I can't comment on that, but I think, you know, yeah, the starting point matters. Yeah.
Yeah.
I mean, you want so ideally, if you see meaningful shifts at the early time point, I think the most informative data is look at those high patients. If you're seeing, you know, 0.3, 0.5 logs or even more than one log reductions in those north of 10% patients, that's very informative that your drug is clearly active and that you're gonna hit that MMR or exceed that MMR target at six months. And so, you know, I think we would be very impressive if you can take one of those 10% or higher patients and get them to MMR in three months. I think that's a clear indication that the drug is differentiated.
Right.
I think this goes back to your first question.
Yeah.
Right? About, like, the expectations we set. It's really about looking at it on a patient-by-patient basis on a small set versus comparing across and saying this is an X% response rate. It's really like taking individual patients, seeing where transcripts are going, and seeing what kind of impact the drug has.
It almost seems, and I know, I know we're out of time, but I feel like this is the last one, so I'm gonna do it. It almost seems like you're saying it's the baseline, and then there's a net reduction that you're able to get. And whatever that baseline is, is really what's gonna determine whether you get into MMR or not.

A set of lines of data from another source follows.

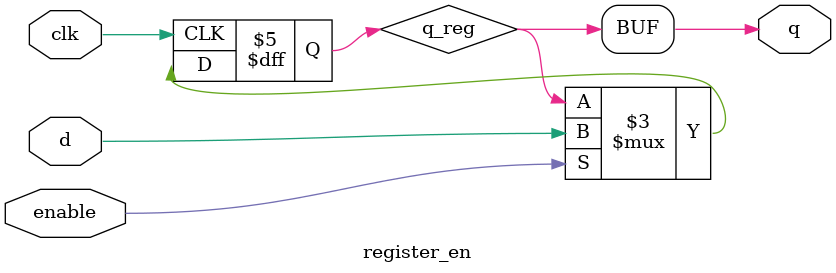
<source format=v>
module register_en(d, clk, enable, q);

	parameter	N = 1;

	input	[N-1:0]	d; 
	input	clk;
	input   enable;
	output  [N-1:0]	q;


	reg  [N-1:0]	q_reg;

always @(posedge clk)
	begin
		if(enable)
		begin
			q_reg <= d;
		end
		else
		begin
			q_reg <= q_reg;
		end
	end

assign q = q_reg;

endmodule
</source>
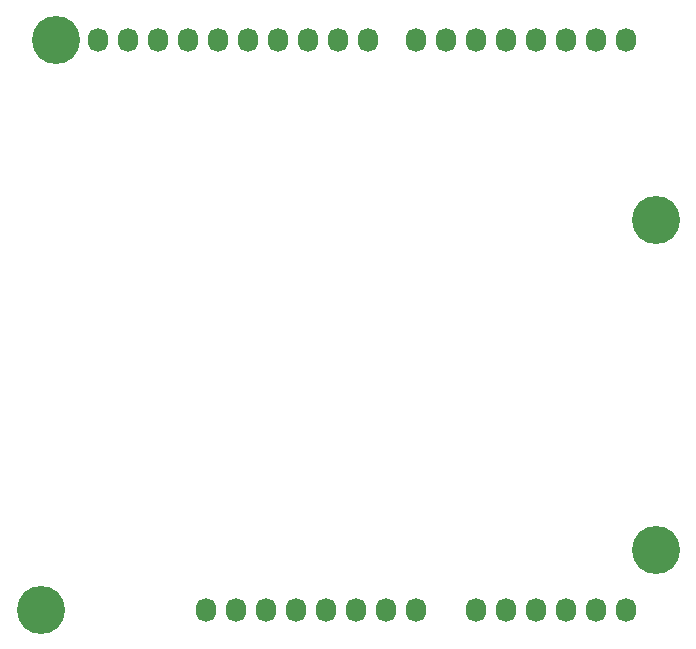
<source format=gbr>
G04 #@! TF.GenerationSoftware,KiCad,Pcbnew,(5.0.0)*
G04 #@! TF.CreationDate,2018-10-08T08:30:27+02:00*
G04 #@! TF.ProjectId,testCours,74657374436F7572732E6B696361645F,rev?*
G04 #@! TF.SameCoordinates,Original*
G04 #@! TF.FileFunction,Copper,L2,Bot,Signal*
G04 #@! TF.FilePolarity,Positive*
%FSLAX46Y46*%
G04 Gerber Fmt 4.6, Leading zero omitted, Abs format (unit mm)*
G04 Created by KiCad (PCBNEW (5.0.0)) date 10/08/18 08:30:27*
%MOMM*%
%LPD*%
G01*
G04 APERTURE LIST*
G04 #@! TA.AperFunction,ComponentPad*
%ADD10O,1.727200X2.032000*%
G04 #@! TD*
G04 #@! TA.AperFunction,ComponentPad*
%ADD11C,4.064000*%
G04 #@! TD*
G04 APERTURE END LIST*
D10*
G04 #@! TO.P,P1,1*
G04 #@! TO.N,Net-(P1-Pad1)*
X138938000Y-123825000D03*
G04 #@! TO.P,P1,2*
G04 #@! TO.N,/IOREF*
X141478000Y-123825000D03*
G04 #@! TO.P,P1,3*
G04 #@! TO.N,/Reset*
X144018000Y-123825000D03*
G04 #@! TO.P,P1,4*
G04 #@! TO.N,+3V3*
X146558000Y-123825000D03*
G04 #@! TO.P,P1,5*
G04 #@! TO.N,+5V*
X149098000Y-123825000D03*
G04 #@! TO.P,P1,6*
G04 #@! TO.N,GND*
X151638000Y-123825000D03*
G04 #@! TO.P,P1,7*
X154178000Y-123825000D03*
G04 #@! TO.P,P1,8*
G04 #@! TO.N,/Vin*
X156718000Y-123825000D03*
G04 #@! TD*
G04 #@! TO.P,P2,1*
G04 #@! TO.N,/A0*
X161798000Y-123825000D03*
G04 #@! TO.P,P2,2*
G04 #@! TO.N,/A1*
X164338000Y-123825000D03*
G04 #@! TO.P,P2,3*
G04 #@! TO.N,/A2*
X166878000Y-123825000D03*
G04 #@! TO.P,P2,4*
G04 #@! TO.N,/A3*
X169418000Y-123825000D03*
G04 #@! TO.P,P2,5*
G04 #@! TO.N,/A4(SDA)*
X171958000Y-123825000D03*
G04 #@! TO.P,P2,6*
G04 #@! TO.N,/A5(SCL)*
X174498000Y-123825000D03*
G04 #@! TD*
G04 #@! TO.P,P3,1*
G04 #@! TO.N,/A5(SCL)*
X129794000Y-75565000D03*
G04 #@! TO.P,P3,2*
G04 #@! TO.N,/A4(SDA)*
X132334000Y-75565000D03*
G04 #@! TO.P,P3,3*
G04 #@! TO.N,/AREF*
X134874000Y-75565000D03*
G04 #@! TO.P,P3,4*
G04 #@! TO.N,GND*
X137414000Y-75565000D03*
G04 #@! TO.P,P3,5*
G04 #@! TO.N,/13(SCK)*
X139954000Y-75565000D03*
G04 #@! TO.P,P3,6*
G04 #@! TO.N,/12(MISO)*
X142494000Y-75565000D03*
G04 #@! TO.P,P3,7*
G04 #@! TO.N,/11(\002A\002A/MOSI)*
X145034000Y-75565000D03*
G04 #@! TO.P,P3,8*
G04 #@! TO.N,/10(\002A\002A/SS)*
X147574000Y-75565000D03*
G04 #@! TO.P,P3,9*
G04 #@! TO.N,/9(\002A\002A)*
X150114000Y-75565000D03*
G04 #@! TO.P,P3,10*
G04 #@! TO.N,/8*
X152654000Y-75565000D03*
G04 #@! TD*
G04 #@! TO.P,P4,1*
G04 #@! TO.N,/7*
X156718000Y-75565000D03*
G04 #@! TO.P,P4,2*
G04 #@! TO.N,/6(\002A\002A)*
X159258000Y-75565000D03*
G04 #@! TO.P,P4,3*
G04 #@! TO.N,/5(\002A\002A)*
X161798000Y-75565000D03*
G04 #@! TO.P,P4,4*
G04 #@! TO.N,/4*
X164338000Y-75565000D03*
G04 #@! TO.P,P4,5*
G04 #@! TO.N,/3(\002A\002A)*
X166878000Y-75565000D03*
G04 #@! TO.P,P4,6*
G04 #@! TO.N,/2*
X169418000Y-75565000D03*
G04 #@! TO.P,P4,7*
G04 #@! TO.N,/1(Tx)*
X171958000Y-75565000D03*
G04 #@! TO.P,P4,8*
G04 #@! TO.N,/0(Rx)*
X174498000Y-75565000D03*
G04 #@! TD*
D11*
G04 #@! TO.P,P5,1*
G04 #@! TO.N,Net-(P5-Pad1)*
X124968000Y-123825000D03*
G04 #@! TD*
G04 #@! TO.P,P6,1*
G04 #@! TO.N,Net-(P6-Pad1)*
X177038000Y-118745000D03*
G04 #@! TD*
G04 #@! TO.P,P7,1*
G04 #@! TO.N,Net-(P7-Pad1)*
X126238000Y-75565000D03*
G04 #@! TD*
G04 #@! TO.P,P8,1*
G04 #@! TO.N,Net-(P8-Pad1)*
X177038000Y-90805000D03*
G04 #@! TD*
M02*

</source>
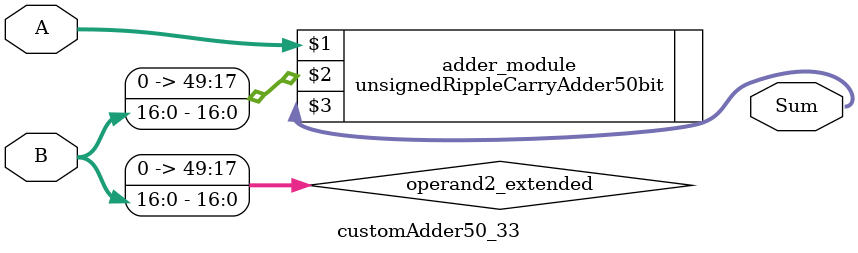
<source format=v>
module customAdder50_33(
                        input [49 : 0] A,
                        input [16 : 0] B,
                        
                        output [50 : 0] Sum
                );

        wire [49 : 0] operand2_extended;
        
        assign operand2_extended =  {33'b0, B};
        
        unsignedRippleCarryAdder50bit adder_module(
            A,
            operand2_extended,
            Sum
        );
        
        endmodule
        
</source>
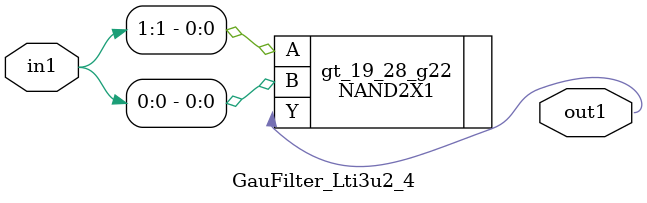
<source format=v>
`timescale 1ps / 1ps


module GauFilter_Lti3u2_4(in1, out1);
  input [1:0] in1;
  output out1;
  wire [1:0] in1;
  wire out1;
  NAND2X1 gt_19_28_g22(.A (in1[1]), .B (in1[0]), .Y (out1));
endmodule


</source>
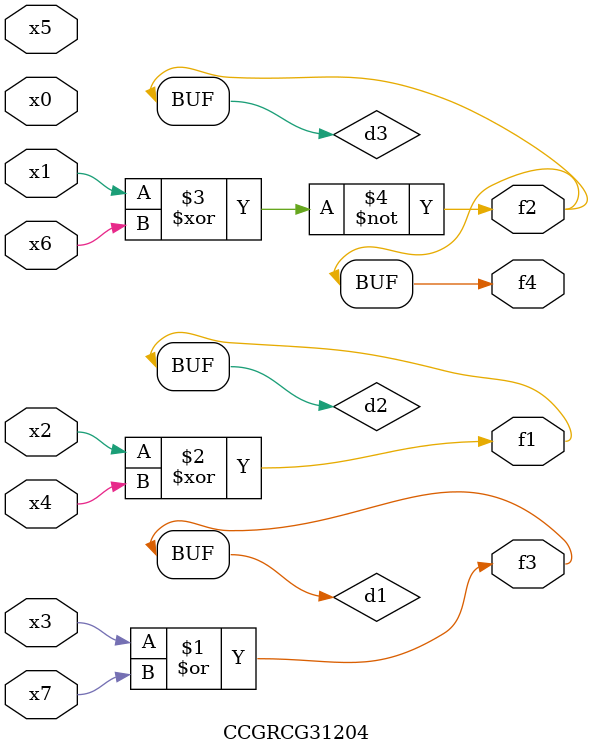
<source format=v>
module CCGRCG31204(
	input x0, x1, x2, x3, x4, x5, x6, x7,
	output f1, f2, f3, f4
);

	wire d1, d2, d3;

	or (d1, x3, x7);
	xor (d2, x2, x4);
	xnor (d3, x1, x6);
	assign f1 = d2;
	assign f2 = d3;
	assign f3 = d1;
	assign f4 = d3;
endmodule

</source>
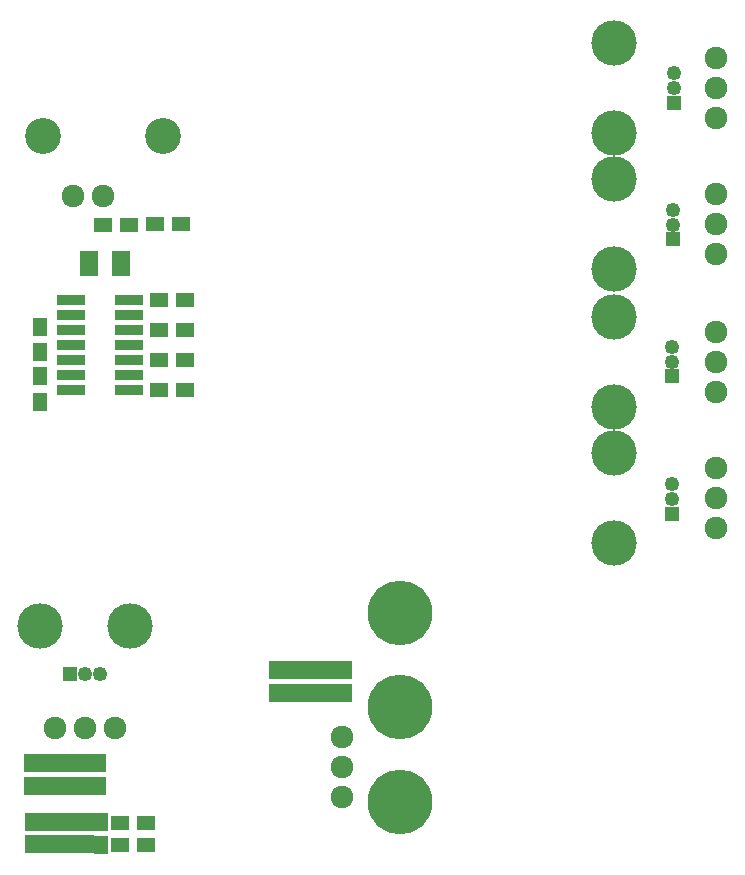
<source format=gbr>
G04 #@! TF.FileFunction,Soldermask,Top*
%FSLAX46Y46*%
G04 Gerber Fmt 4.6, Leading zero omitted, Abs format (unit mm)*
G04 Created by KiCad (PCBNEW 4.0.7) date 04/17/18 20:18:09*
%MOMM*%
%LPD*%
G01*
G04 APERTURE LIST*
%ADD10C,0.100000*%
%ADD11R,1.250000X1.250000*%
%ADD12C,1.250000*%
%ADD13C,1.924000*%
%ADD14C,3.850000*%
%ADD15C,5.480000*%
%ADD16R,1.150000X1.600000*%
%ADD17R,1.600000X1.300000*%
%ADD18C,3.041600*%
%ADD19R,1.300000X1.600000*%
%ADD20R,2.381200X0.958800*%
%ADD21R,1.568400X0.654000*%
G04 APERTURE END LIST*
D10*
D11*
X165821360Y-120868440D03*
D12*
X165821360Y-119618440D03*
X165821360Y-118368440D03*
D11*
X165735000Y-132461000D03*
D12*
X165735000Y-131211000D03*
X165735000Y-129961000D03*
D11*
X165709600Y-144048800D03*
D12*
X165709600Y-142798800D03*
X165709600Y-141548800D03*
D11*
X165709600Y-155682000D03*
D12*
X165709600Y-154432000D03*
X165709600Y-153182000D03*
D13*
X169418000Y-122174000D03*
X169418000Y-119634000D03*
X169418000Y-117094000D03*
D14*
X160782000Y-123444000D03*
X160782000Y-115824000D03*
D13*
X169418000Y-133731000D03*
X169418000Y-131191000D03*
X169418000Y-128651000D03*
D14*
X160782000Y-135001000D03*
X160782000Y-127381000D03*
D13*
X169418000Y-145364200D03*
X169418000Y-142824200D03*
X169418000Y-140284200D03*
D14*
X160782000Y-146634200D03*
X160782000Y-139014200D03*
D13*
X169392600Y-156921200D03*
X169392600Y-154381200D03*
X169392600Y-151841200D03*
D14*
X160756600Y-158191200D03*
X160756600Y-150571200D03*
D13*
X137703560Y-174594520D03*
X137703560Y-177134520D03*
X137703560Y-179674520D03*
D15*
X142646400Y-164085000D03*
X142646400Y-172084000D03*
X142646400Y-180085000D03*
D13*
X118567200Y-173812200D03*
X116027200Y-173812200D03*
X113487200Y-173812200D03*
D14*
X119837200Y-165176200D03*
X112217200Y-165176200D03*
D11*
X114757200Y-169265600D03*
D12*
X116007200Y-169265600D03*
X117257200Y-169265600D03*
D16*
X112631220Y-183680140D03*
X112631220Y-181780140D03*
X112552480Y-176816980D03*
X112552480Y-178716980D03*
X133324600Y-170825200D03*
X133324600Y-168925200D03*
X114968020Y-183680140D03*
X114968020Y-181780140D03*
X111384080Y-176816980D03*
X111384080Y-178716980D03*
X134493000Y-170825200D03*
X134493000Y-168925200D03*
X113799620Y-183680140D03*
X113799620Y-181780140D03*
X117200680Y-176816980D03*
X117200680Y-178716980D03*
X135661400Y-170825200D03*
X135661400Y-168925200D03*
X117304820Y-183705540D03*
X117304820Y-181805540D03*
X113720880Y-176816980D03*
X113720880Y-178716980D03*
X136829800Y-170825200D03*
X136829800Y-168925200D03*
X116136420Y-183680140D03*
X116136420Y-181780140D03*
X114863880Y-176816980D03*
X114863880Y-178716980D03*
X138023600Y-170825200D03*
X138023600Y-168925200D03*
X111462820Y-183680140D03*
X111462820Y-181780140D03*
X116032280Y-176816980D03*
X116032280Y-178716980D03*
X132130800Y-170850600D03*
X132130800Y-168950600D03*
D17*
X118945300Y-181864000D03*
X121145300Y-181864000D03*
D13*
X117475000Y-128778000D03*
X114935000Y-128778000D03*
D18*
X112395000Y-123698000D03*
X122555000Y-123698000D03*
D17*
X122255100Y-145249900D03*
X124455100Y-145249900D03*
X122255100Y-142709900D03*
X124455100Y-142709900D03*
X122255100Y-140169900D03*
X124455100Y-140169900D03*
X122255100Y-137629900D03*
X124455100Y-137629900D03*
X121145300Y-183743600D03*
X118945300Y-183743600D03*
X124091880Y-131150360D03*
X121891880Y-131150360D03*
D19*
X112179100Y-146222900D03*
X112179100Y-144022900D03*
X112179100Y-142031900D03*
X112179100Y-139831900D03*
D17*
X119743400Y-131216400D03*
X117543400Y-131216400D03*
D20*
X119722900Y-145249900D03*
X119722900Y-143979900D03*
X119722900Y-142709900D03*
X119722900Y-141439900D03*
X119722900Y-140169900D03*
X119722900Y-138899900D03*
X119722900Y-137629900D03*
X114795300Y-137629900D03*
X114795300Y-138899900D03*
X114795300Y-140169900D03*
X114795300Y-141439900D03*
X114795300Y-142709900D03*
X114795300Y-143979900D03*
X114795300Y-145249900D03*
D21*
X119062500Y-135243001D03*
X119062500Y-134743000D03*
X119062500Y-134243000D03*
X119062500Y-133742999D03*
X116319300Y-133742999D03*
X116319300Y-134243000D03*
X116319300Y-134743000D03*
X116319300Y-135243001D03*
M02*

</source>
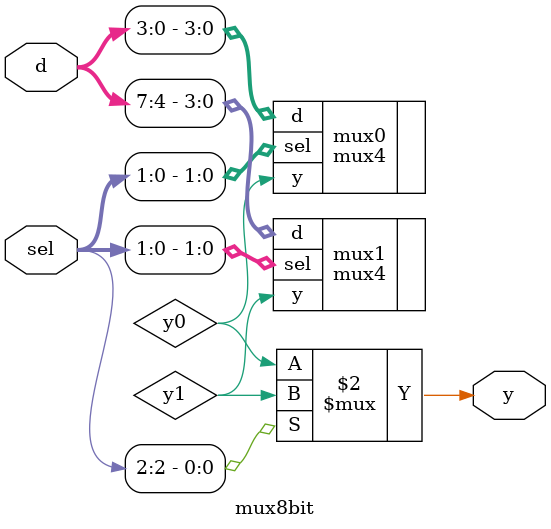
<source format=v>
module mux8bit (
    input wire [7:0] d, 
    input wire [2:0] sel, 
    output wire y
);

wire y0, y1;

mux4 mux0 (
    .d(d[3:0]),
    .sel(sel[1:0]),
    .y(y0)
);

mux4 mux1 (
    .d(d[7:4]),
    .sel(sel[1:0]),
    .y(y1)
);

assign y = (sel[2] == 0) ? y0 : y1; 

endmodule

</source>
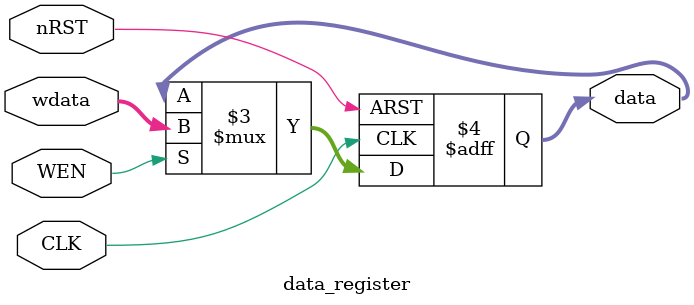
<source format=sv>

/*  
*   Simple data register to hold a single 8-bit word.
*   WEN - Write Enable. Value on 'wdata' line will be
*         written in to the register if WEN is high.
*   wdata - data to be written in to the register.
*   register - current register contents to be read.
*/
module data_register(
    input CLK, nRST,
    input logic WEN,
    input logic [7:0] wdata,
    output logic [7:0] data
);

    always_ff @(posedge CLK, negedge nRST) begin
        if(!nRST) begin
            data <= '0;
        end else begin
            data <= (WEN) ? wdata : data;
        end
    end

endmodule

</source>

The baseline is a key component. The other component is what types of therapies have they seen? Do they have a resistance mutation? There's at least three axes on which you can predict and probableize what is the chance that I'm seeing this patient in front of me getting to an MMR or a CCyR in X amount of time. And so that's what we're trying to convey is that clinicians have a lot, a higher threshold or to keep a patient on therapy if they're in that very difficult-to-treat category and they're seeing downtrending BCR-ABL, that's a great sign in a patient like that. Whereas if I have a patient who's 0.1%-1% coming in and they're mostly intolerant to their prior therapies, yeah, I wanna get them to MMR and better. In three or six months.
So that's sort of the flavor you gotta apply before you just say, okay, my MMR rate is X at three months with, I don't know, 15-20 patients with.
Yeah.
Less than three months at the follow-up.
Got me all bowled out. The end. Thanks so much, everyone, for joining us and Terns. Thanks so much to the Terns team.